Collected data:
+---+

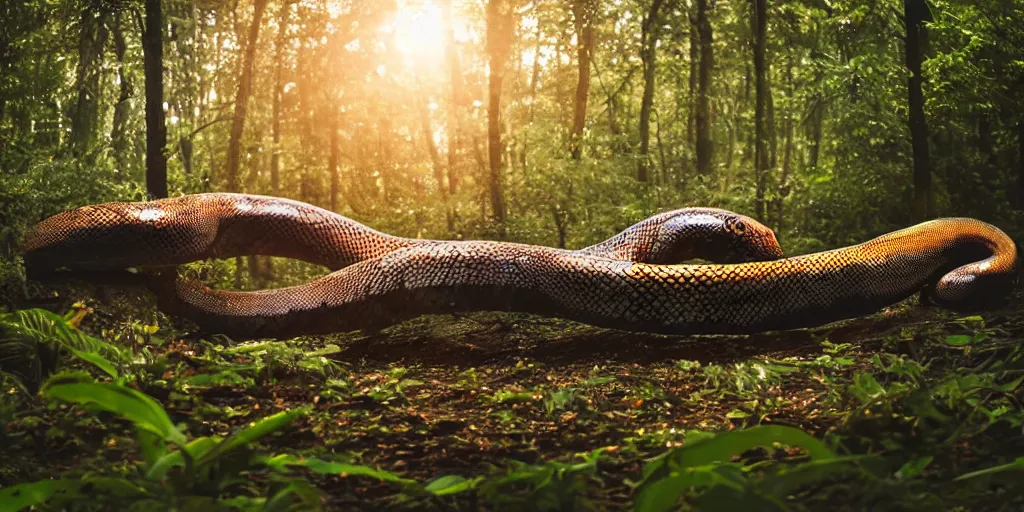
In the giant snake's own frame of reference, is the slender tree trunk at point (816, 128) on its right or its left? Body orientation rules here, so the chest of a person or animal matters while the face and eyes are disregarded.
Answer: on its left

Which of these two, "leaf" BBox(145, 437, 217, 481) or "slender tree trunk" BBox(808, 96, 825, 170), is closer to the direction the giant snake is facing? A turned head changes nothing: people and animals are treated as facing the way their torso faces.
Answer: the slender tree trunk

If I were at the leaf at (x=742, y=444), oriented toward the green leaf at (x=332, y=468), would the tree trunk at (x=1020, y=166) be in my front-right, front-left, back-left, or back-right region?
back-right

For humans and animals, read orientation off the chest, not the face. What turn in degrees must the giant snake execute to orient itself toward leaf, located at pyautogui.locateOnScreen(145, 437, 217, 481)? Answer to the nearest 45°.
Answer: approximately 90° to its right

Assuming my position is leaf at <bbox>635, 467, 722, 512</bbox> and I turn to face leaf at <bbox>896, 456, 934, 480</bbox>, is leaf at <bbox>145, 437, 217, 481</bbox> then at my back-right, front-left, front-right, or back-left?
back-left

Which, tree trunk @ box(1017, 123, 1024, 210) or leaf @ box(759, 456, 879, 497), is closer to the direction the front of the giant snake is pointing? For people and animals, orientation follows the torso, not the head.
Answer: the tree trunk

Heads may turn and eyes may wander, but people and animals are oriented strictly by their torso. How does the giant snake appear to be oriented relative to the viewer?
to the viewer's right

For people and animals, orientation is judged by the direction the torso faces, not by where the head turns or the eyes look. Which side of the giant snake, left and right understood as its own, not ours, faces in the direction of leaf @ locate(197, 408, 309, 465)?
right

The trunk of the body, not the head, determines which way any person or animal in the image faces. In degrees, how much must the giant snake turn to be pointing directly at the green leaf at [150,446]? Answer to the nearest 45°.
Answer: approximately 90° to its right
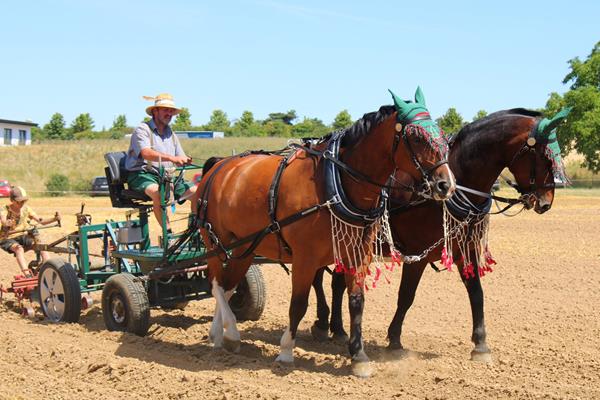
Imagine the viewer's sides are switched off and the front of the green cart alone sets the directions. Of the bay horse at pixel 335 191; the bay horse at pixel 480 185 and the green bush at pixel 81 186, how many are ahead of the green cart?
2

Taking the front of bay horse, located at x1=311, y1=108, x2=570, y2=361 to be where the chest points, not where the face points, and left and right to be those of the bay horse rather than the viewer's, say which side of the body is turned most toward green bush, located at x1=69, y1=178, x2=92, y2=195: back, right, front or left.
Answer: back

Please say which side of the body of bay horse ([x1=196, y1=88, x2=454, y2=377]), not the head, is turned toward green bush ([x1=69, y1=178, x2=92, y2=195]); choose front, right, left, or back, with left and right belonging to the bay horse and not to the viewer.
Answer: back

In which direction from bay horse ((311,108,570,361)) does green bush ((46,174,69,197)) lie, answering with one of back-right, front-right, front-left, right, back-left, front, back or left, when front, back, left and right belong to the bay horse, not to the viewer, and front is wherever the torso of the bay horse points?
back

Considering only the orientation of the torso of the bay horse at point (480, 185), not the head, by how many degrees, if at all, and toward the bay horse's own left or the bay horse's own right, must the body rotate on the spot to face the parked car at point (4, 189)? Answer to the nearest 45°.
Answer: approximately 180°

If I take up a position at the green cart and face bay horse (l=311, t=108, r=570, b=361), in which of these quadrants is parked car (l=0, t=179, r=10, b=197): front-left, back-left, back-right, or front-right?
back-left

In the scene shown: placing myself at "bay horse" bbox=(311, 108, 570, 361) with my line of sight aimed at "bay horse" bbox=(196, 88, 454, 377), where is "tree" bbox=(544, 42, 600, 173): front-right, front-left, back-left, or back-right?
back-right

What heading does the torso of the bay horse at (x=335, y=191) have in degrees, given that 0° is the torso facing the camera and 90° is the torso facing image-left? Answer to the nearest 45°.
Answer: approximately 315°
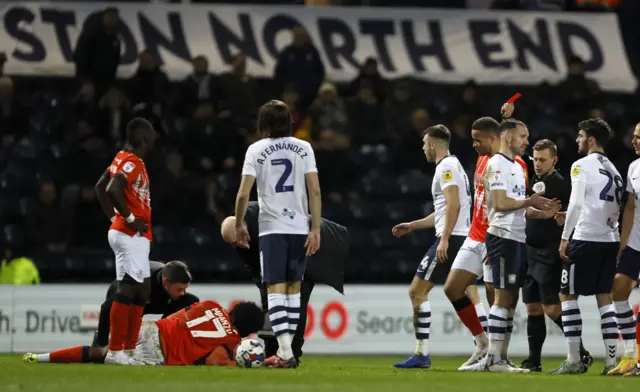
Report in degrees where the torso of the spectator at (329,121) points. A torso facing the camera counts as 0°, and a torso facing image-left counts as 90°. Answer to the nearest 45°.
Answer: approximately 0°

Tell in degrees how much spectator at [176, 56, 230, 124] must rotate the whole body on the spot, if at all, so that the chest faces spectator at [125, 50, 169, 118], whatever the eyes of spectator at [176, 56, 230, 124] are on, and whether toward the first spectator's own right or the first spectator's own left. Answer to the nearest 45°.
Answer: approximately 90° to the first spectator's own right

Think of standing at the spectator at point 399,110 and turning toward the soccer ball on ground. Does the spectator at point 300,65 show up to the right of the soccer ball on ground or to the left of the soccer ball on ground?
right

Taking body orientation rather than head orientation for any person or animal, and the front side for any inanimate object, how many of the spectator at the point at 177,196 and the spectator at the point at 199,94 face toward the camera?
2

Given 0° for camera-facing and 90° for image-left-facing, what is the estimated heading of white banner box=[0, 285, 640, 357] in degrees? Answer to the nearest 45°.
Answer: approximately 0°
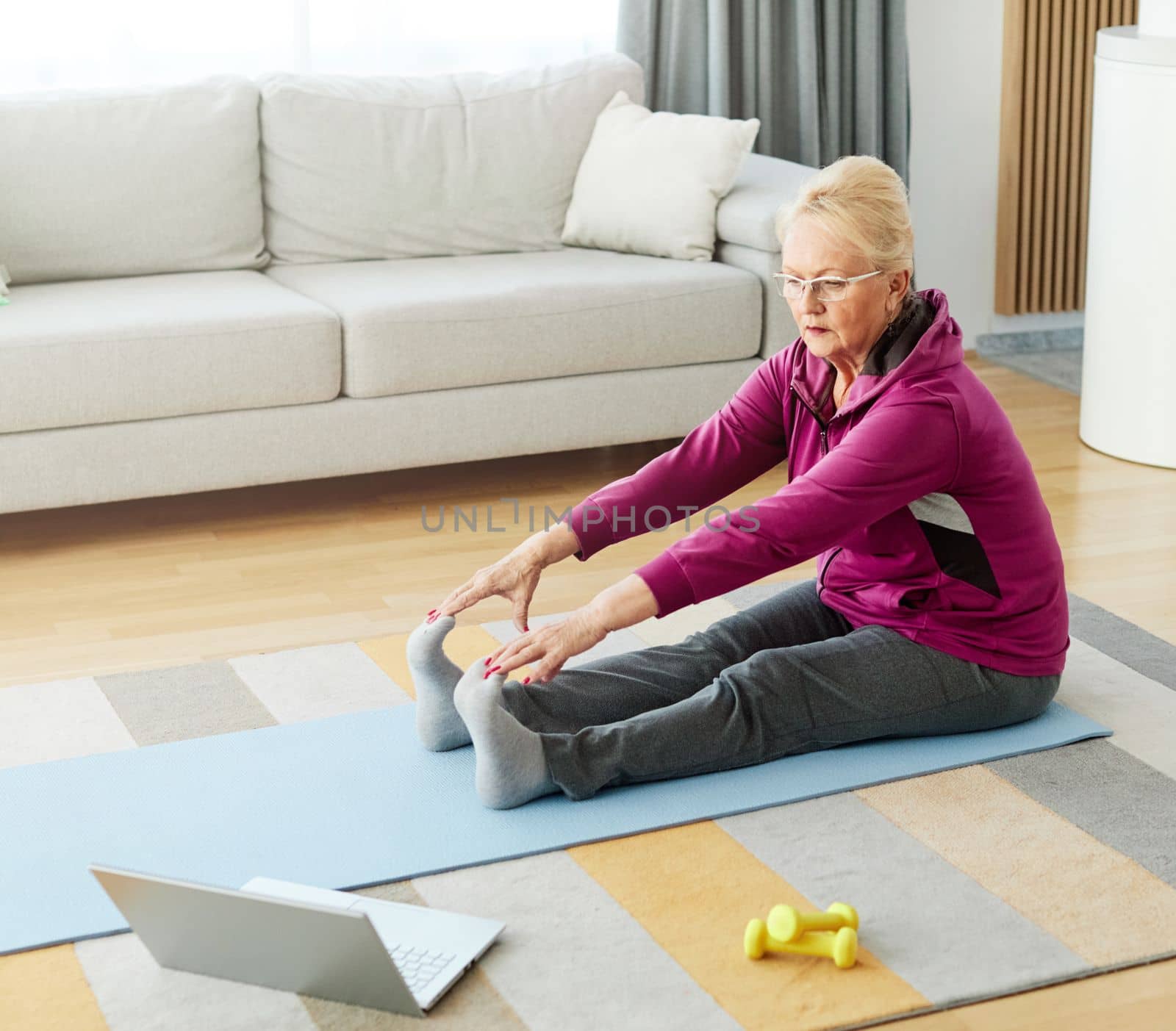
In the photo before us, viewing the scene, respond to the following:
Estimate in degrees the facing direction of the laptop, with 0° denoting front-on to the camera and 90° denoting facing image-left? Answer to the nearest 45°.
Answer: approximately 225°

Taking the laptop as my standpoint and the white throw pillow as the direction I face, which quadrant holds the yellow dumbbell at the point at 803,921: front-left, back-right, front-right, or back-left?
front-right

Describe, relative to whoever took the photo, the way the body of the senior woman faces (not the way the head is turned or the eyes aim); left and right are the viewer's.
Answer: facing the viewer and to the left of the viewer

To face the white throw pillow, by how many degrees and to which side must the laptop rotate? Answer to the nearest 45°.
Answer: approximately 45° to its left

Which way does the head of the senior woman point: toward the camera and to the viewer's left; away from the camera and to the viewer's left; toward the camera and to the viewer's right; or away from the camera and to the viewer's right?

+---+

Can you extract every line of the records above, word for word, and leave the pictures out?

In the giant snake's own frame of reference, is the slender tree trunk at point (816, 128) on its right or its left? Body orientation rules here, so the chest of a person or animal matters while the face and eyes are disregarded.
Answer: on its left

Which of these two, "leaf" BBox(145, 437, 217, 481) or "slender tree trunk" BBox(808, 96, 825, 170), is closer to the direction the giant snake is facing? A turned head changes nothing: people and animals are treated as facing the way their torso faces.
Answer: the slender tree trunk

If I were at the leaf at (x=742, y=444), oriented toward the green leaf at (x=332, y=468), would the tree trunk at (x=1020, y=166) be in my front-right, front-left, back-left, or back-right region?
back-right

For humans and animals, read orientation off the chest, not the face. What turn in degrees must the giant snake execute to orient itself toward leaf, located at pyautogui.locateOnScreen(145, 437, 217, 481)? Answer to the nearest 45°.
Answer: approximately 90° to its right

Assuming my position is leaf at <bbox>635, 467, 722, 512</bbox> and I turn to face leaf at <bbox>896, 456, 934, 480</bbox>, is leaf at <bbox>145, 437, 217, 481</bbox> then at my back-right, front-left, front-right, or back-left?
back-left

Which, tree trunk @ box(1017, 123, 1024, 210) or leaf @ box(759, 456, 879, 497), is closer to the direction the front of the giant snake is pointing? For people and animals, orientation follows the torso, not the head.
Answer: the tree trunk

Heads may turn and eyes may wander, but people and animals are oriented strictly by their torso. How does the giant snake appear to be oriented relative to the viewer?
to the viewer's right

For people and animals, orientation is judged by the direction the torso faces, not by where the head turns or the eyes look. Which side of the giant snake, left and right understood as its own, not ours, faces in the direction of leaf @ locate(197, 408, 309, 465)?
right

The trunk of the body, not the head, determines which way any person or animal in the image faces. In degrees, how much must the giant snake turn to be pointing directly at the green leaf at [150,446]? Answer to the nearest 45°.
Answer: approximately 90° to its right
Imagine the viewer's sides are switched off and the front of the green cart alone sets the directions. Of the bay horse at pixel 335 191; the bay horse at pixel 480 185 and the green bush at pixel 81 186, how many are ahead of the green cart?
2

Taking the front of bay horse, located at x1=311, y1=108, x2=570, y2=361 to be where the chest points, not where the face points, and left and right to be those of the bay horse rather than the viewer's, say which side of the body is turned most toward green bush, located at x1=69, y1=178, x2=92, y2=195: back, right, front or left.
Answer: back

Please say which side of the body of bay horse ([x1=196, y1=88, x2=454, y2=377]), not the head, is turned toward green bush ([x1=69, y1=178, x2=92, y2=195]); choose front, right, left, or back, with left and right belonging to the bay horse and not to the viewer.
Answer: back

In which direction from bay horse ((311,108,570,361)) does green bush ((46,174,69,197)) lie, answering with one of back-right, front-right, front-left, right, back-left, front, back or left, when front, back, left and right belong to the bay horse, not to the viewer, and front is wherever the torso of the bay horse points?
back

Considering only the orientation of the torso of the bay horse at point (480, 185), not the head, by how many degrees, if at all, and toward the bay horse's own left or the bay horse's own right, must the body rotate on the spot to face the parked car at point (4, 189)? Answer to the nearest 45°.
Answer: approximately 180°

If I take up a position at the green cart and face bay horse (l=311, t=108, r=570, b=361), in which of these quadrants is parked car (l=0, t=179, r=10, b=197): front-left, back-left, back-right, or front-right?
back-left

In the scene shown: placing myself at "bay horse" bbox=(311, 108, 570, 361) with my line of sight aimed at "bay horse" bbox=(196, 88, 454, 377), where is "tree" bbox=(544, 42, 600, 173): front-right, front-left, back-left, or back-right?
back-right

What heading does the torso of the bay horse at (x=335, y=191) have in degrees, given that 0° is the torso facing the camera and 90° is the torso facing image-left? Answer to the nearest 45°.
Answer: approximately 315°
Report in degrees where the torso of the spectator at (329,121) points. A torso facing the camera counts as 0°, and a torso facing image-left counts as 90°. Answer to the nearest 45°.
Answer: approximately 0°

Tell in degrees how much spectator at [176, 56, 230, 124] must rotate the whole body on the spot, if at all, so that the chest faces spectator at [125, 50, 169, 118], whatever the eyes of spectator at [176, 56, 230, 124] are on, and whether toward the first spectator's own right or the first spectator's own left. Answer to the nearest 45°.
Answer: approximately 90° to the first spectator's own right

Think of standing at the spectator at point 399,110 and turning toward the soccer ball on ground. Does the spectator at point 300,65 show up to the right of the soccer ball on ground or to the left of the soccer ball on ground?
right

Taking body orientation rather than head orientation for any person or animal, and the front side for any inanimate object, how many of the spectator at the point at 177,196 and the spectator at the point at 199,94 face toward the camera?
2

Given 0° for camera-facing and 90° for image-left-facing, what is the estimated heading of white banner box=[0, 285, 640, 357] in degrees? Answer to the nearest 45°.
Answer: approximately 0°
In the photo before us, viewing the scene, respond to the following:
Estimate in degrees the facing direction of the laptop, with 0° denoting front-on to the camera and 90° denoting facing image-left? Answer to the nearest 45°.
Answer: approximately 225°

Taking the laptop as my standpoint and the white throw pillow as the direction I face, which quadrant holds the yellow dumbbell at the point at 803,921: front-left, back-right, front-right, or back-left?
front-right

Describe, relative to whoever took the photo, the way the body of the senior woman faces (not the way the head is turned or the eyes aim); left and right are the viewer's.
Answer: facing the viewer and to the left of the viewer

To face the white throw pillow, by how many degrees and to which side must the laptop rotate? Answer to the nearest 45°.
Answer: approximately 45° to its left

Which way does the head of the senior woman point: toward the camera and to the viewer's left; away from the camera and to the viewer's left; toward the camera and to the viewer's right; or away from the camera and to the viewer's right?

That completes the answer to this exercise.